Wäre ne gute Idee ja - so ein bissl grün für Nvidia und rot für ATI (oder grün für AMD, blau für Intel) täte den Benchmark-Tabellen nicht schaden


----------



## Zsinj (1. August 2009)

PCGH_Thilo schrieb:


> Es gibt ab der 10 jeden Monat Magazin und DVD, ca. alle drei Monate Premium.
> 
> Der Kunde kann selbst entscheiden, was mit dem Geld passiert.
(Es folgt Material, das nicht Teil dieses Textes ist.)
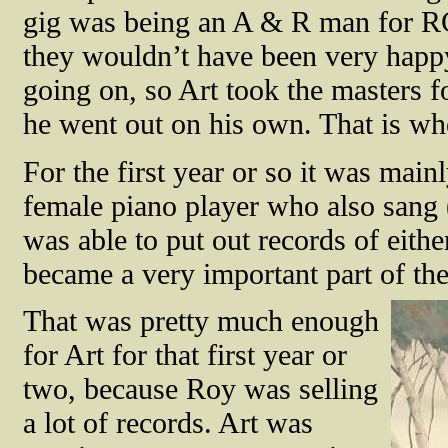
gig was being an A & R man for 
they wouldn’t have been very happ
going on, so Art took the masters
he went out on his own. That is whe
For the first year or so it was ma
female piano player who also san
was able to put out records of eith
became a very important part of th
That was pretty much enough
for Art for that first year or
two, because Roy was selling
a lot of records. Art was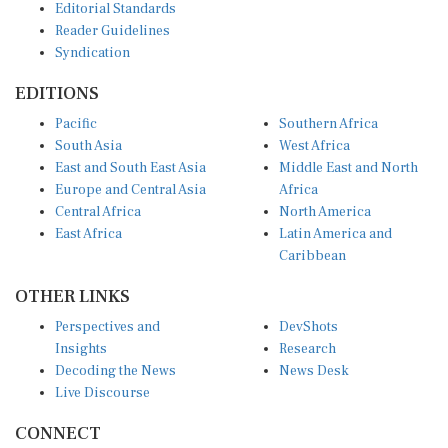
Reader Guidelines
Syndication
EDITIONS
Pacific
Southern Africa
South Asia
West Africa
East and South East Asia
Middle East and North
Europe and Central Asia
Africa
Central Africa
North America
East Africa
Latin America and
Caribbean
OTHER LINKS
Perspectives and
DevShots
Insights
Research
Decoding the News
News Desk
Live Discourse
CONNECT
LinkedIn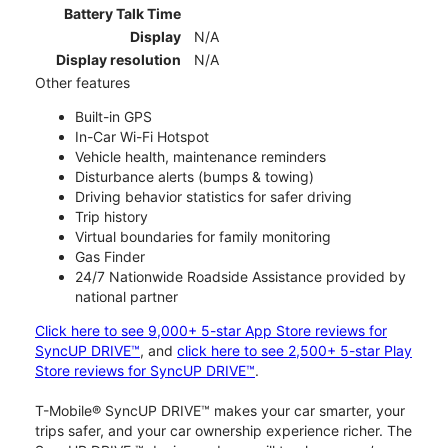
Battery Talk Time
Display
N/A
Display resolution
N/A
Other features
Built-in GPS
In-Car Wi-Fi Hotspot
Vehicle health, maintenance reminders
Disturbance alerts (bumps & towing)
Driving behavior statistics for safer driving
Trip history
Virtual boundaries for family monitoring
Gas Finder
24/7 Nationwide Roadside Assistance provided by
national partner
Click here to see 9,000+ 5-star App Store reviews for
SyncUP DRIVE™
, and
click here to see 2,500+ 5-star Play
Store reviews for SyncUP DRIVE™
.
T-Mobile® SyncUP DRIVE™ makes your car smarter, your
trips safer, and your car ownership experience richer. The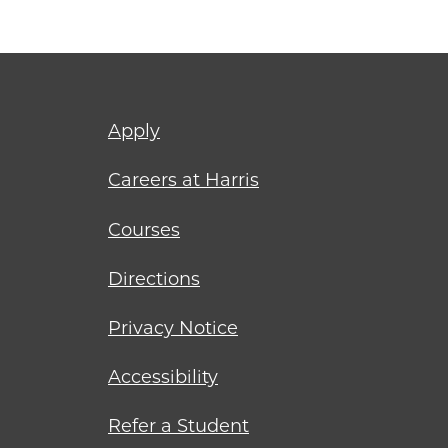
Footer
Apply
menu
Careers at Harris
Courses
Directions
Privacy Notice
Accessibility
Refer a Student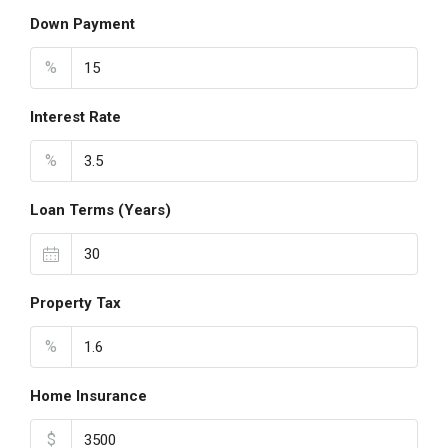
Down Payment
%
Interest Rate
%
Loan Terms (Years)
Property Tax
%
Home Insurance
$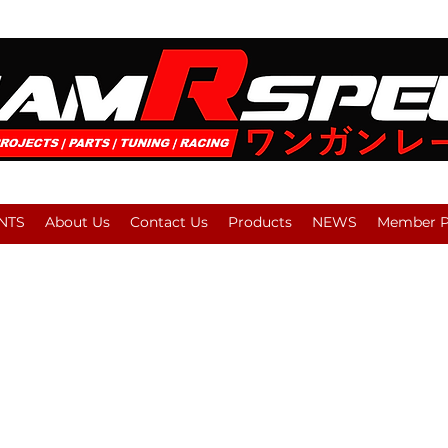
NTS
About Us
Contact Us
Products
NEWS
Member Pl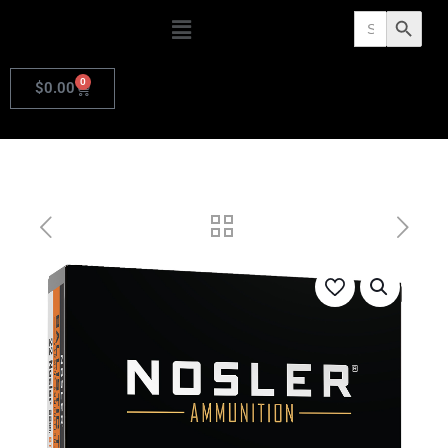
Search
Search Butto
for:
0
$
0.00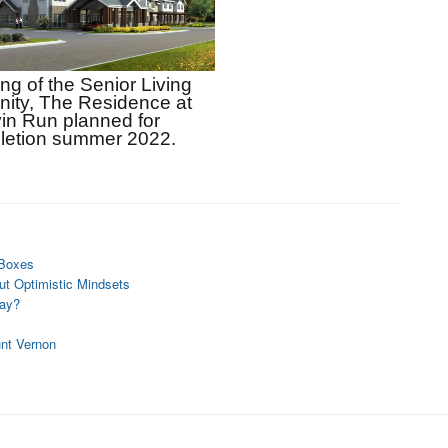
g of the Senior Living 
ty, The Residence at 
in Run planned for 
letion summer 2022.
 Boxes
t Optimistic Mindsets
day?
unt Vernon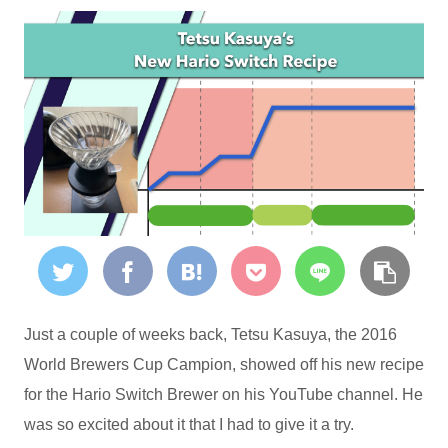
Just a couple of weeks back, Tetsu Kasuya, the 2016
World Brewers Cup Campion, showed off his new recipe
for the Hario Switch Brewer on his YouTube channel. He
was so excited about it that I had to give it a try.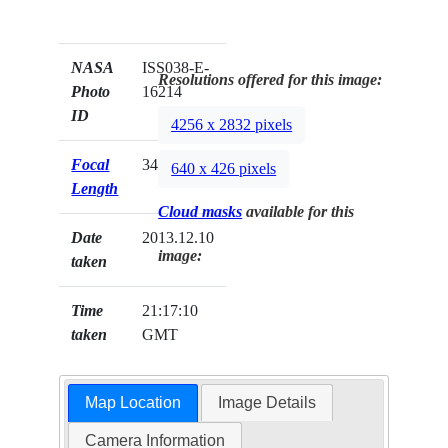
NASA
ISS038-E-
Resolutions offered for this image:
Photo
16214
ID
4256 x 2832 pixels
Focal
340mm
640 x 426 pixels
Length
Cloud masks
available for this
Date
2013.12.10
image:
taken
Time
21:17:10
taken
GMT
Map Location
Image Details
Camera Information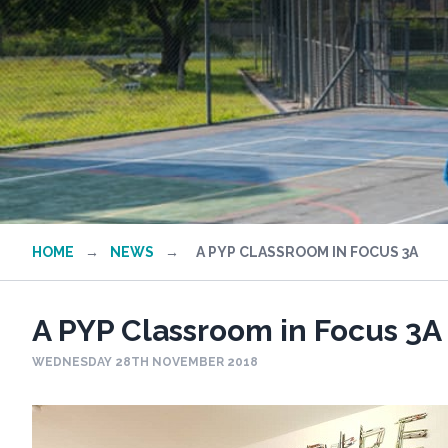
HOME
→
NEWS
→
A PYP CLASSROOM IN FOCUS 3A
A PYP Classroom in Focus 3A
WEDNESDAY 28TH NOVEMBER 2018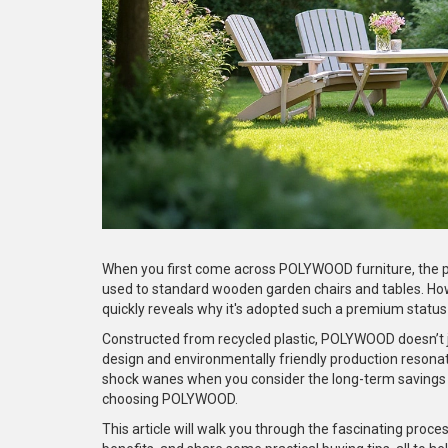
When you first come across POLYWOOD furniture, the pri
used to standard wooden garden chairs and tables. Ho
quickly reveals why it's adopted such a premium status 
Constructed from recycled plastic, POLYWOOD doesn’t ju
design and environmentally friendly production resonate 
shock wanes when you consider the long-term savings 
choosing POLYWOOD.
This article will walk you through the fascinating pro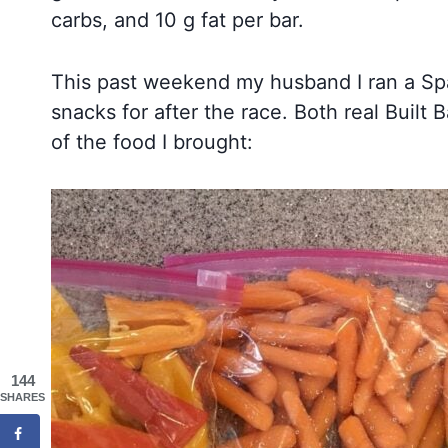
carbs, and 10 g fat per bar.
This past weekend my husband I ran a Spar
snacks for after the race. Both real Buil
of the food I brought:
144
SHARES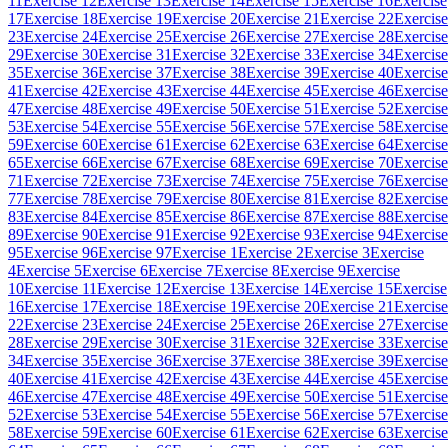
11
Exercise 12
Exercise 13
Exercise 14
Exercise 15
Exercise 16
Exercise
17
Exercise 18
Exercise 19
Exercise 20
Exercise 21
Exercise 22
Exercise
23
Exercise 24
Exercise 25
Exercise 26
Exercise 27
Exercise 28
Exercise
29
Exercise 30
Exercise 31
Exercise 32
Exercise 33
Exercise 34
Exercise
35
Exercise 36
Exercise 37
Exercise 38
Exercise 39
Exercise 40
Exercise
41
Exercise 42
Exercise 43
Exercise 44
Exercise 45
Exercise 46
Exercise
47
Exercise 48
Exercise 49
Exercise 50
Exercise 51
Exercise 52
Exercise
53
Exercise 54
Exercise 55
Exercise 56
Exercise 57
Exercise 58
Exercise
59
Exercise 60
Exercise 61
Exercise 62
Exercise 63
Exercise 64
Exercise
65
Exercise 66
Exercise 67
Exercise 68
Exercise 69
Exercise 70
Exercise
71
Exercise 72
Exercise 73
Exercise 74
Exercise 75
Exercise 76
Exercise
77
Exercise 78
Exercise 79
Exercise 80
Exercise 81
Exercise 82
Exercise
83
Exercise 84
Exercise 85
Exercise 86
Exercise 87
Exercise 88
Exercise
89
Exercise 90
Exercise 91
Exercise 92
Exercise 93
Exercise 94
Exercise
95
Exercise 96
Exercise 97
Exercise 1
Exercise 2
Exercise 3
Exercise
4
Exercise 5
Exercise 6
Exercise 7
Exercise 8
Exercise 9
Exercise
10
Exercise 11
Exercise 12
Exercise 13
Exercise 14
Exercise 15
Exercise
16
Exercise 17
Exercise 18
Exercise 19
Exercise 20
Exercise 21
Exercise
22
Exercise 23
Exercise 24
Exercise 25
Exercise 26
Exercise 27
Exercise
28
Exercise 29
Exercise 30
Exercise 31
Exercise 32
Exercise 33
Exercise
34
Exercise 35
Exercise 36
Exercise 37
Exercise 38
Exercise 39
Exercise
40
Exercise 41
Exercise 42
Exercise 43
Exercise 44
Exercise 45
Exercise
46
Exercise 47
Exercise 48
Exercise 49
Exercise 50
Exercise 51
Exercise
52
Exercise 53
Exercise 54
Exercise 55
Exercise 56
Exercise 57
Exercise
58
Exercise 59
Exercise 60
Exercise 61
Exercise 62
Exercise 63
Exercise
Steht aber auch alles im Anschreiben.


So, PCGH ist heute gekommen und das Begleitschreiben hab ich gelesen. 
Nur hab ich da noch eine Frage, bisher hatte ich das Premium Abonnement und aus dem Schreiben folgere ich, dass das jetzt "nur" auf PCGH DVD umgestellt wird. 

Wie ist das jetzt aber, wenn eine PCGH Premium erscheint? 
-Bekomme ich die als Abonnent automatisch?
-Muss ich dazu nochmal das Abo auf PCGH DVD + Premium umstellen? 
-Oder muss man den Premiuminhalt dann immer extra bestellen?


----------



## PCGH_Thilo (3. August 2009)

Hi,

für Dich als Premium-Abonnent ändert sich nichts...NICHTS. Du bekommst künftig die DVD und eine wertigere Premium (sprich: Mehr Gimmicks/Mehrwert durch Premium im Vergleich zu früher). 

Grüße, Thilo



ruyven_macaran schrieb:


> Also die neuen Benchmarks sind ein echter Fortschritt ohne Nachteile
> 
> Was mir bei betrachten dieses Bildes
> PCGH Print 10: Vorschau auf das neue Heftkonzept inklusive Layouts - 2009/07/Downsampling_01.jpg
> ...



Fortschritt ohne Nachteile klingt gut. 

Über Deine Idee denken wir mal nach.


----------



## GOD-ZillA (18. August 2009)

sieht so ganz gut aus. muss man aber erst in der hand halten, um dass final beurteilen zu können. freu mich auf jedenfall schon auf die nächste ausgabe.


----------



## Equilibrium (18. August 2009)

Ich find die Idee mit den Piktogrammen recht gut. Auch die Themen farblich zu kennzeichen finde ich top.
Nur wird letzteres wohl einige Ausgaben dauern, bis man diese Farb/Themen-Legend drauf hat.


----------



## kmf (18. August 2009)

Bezüglich der Überschrift überm Bild bzw. der unterm Bild (siehe hierzu Bild 3 und Bild 6) finde ich persönlich die Darstellung wie Bild 6 net so gelungen, weil das Bild durch die Überschrift und den Balken wie durch eine Mauer vom Artikel getrennt wird. Besser gefällt mir da die Anordnung wie im Bild 3. Das wirkt auf mich sehr viel homogener und ansprechender. Auch wenn dadurch Raum für Text verloren geht, es sieht einfach schicker aus. 
Auch sollte man sich letztlich zu einer Aufmachung durchringen und diese quasi zu einem - ich nenns mal  'Pseudo-Alleinstellungsmerkmal' werden lassen, welches dann innerhalb des Heftes nicht laufend gewechselt wird.


----------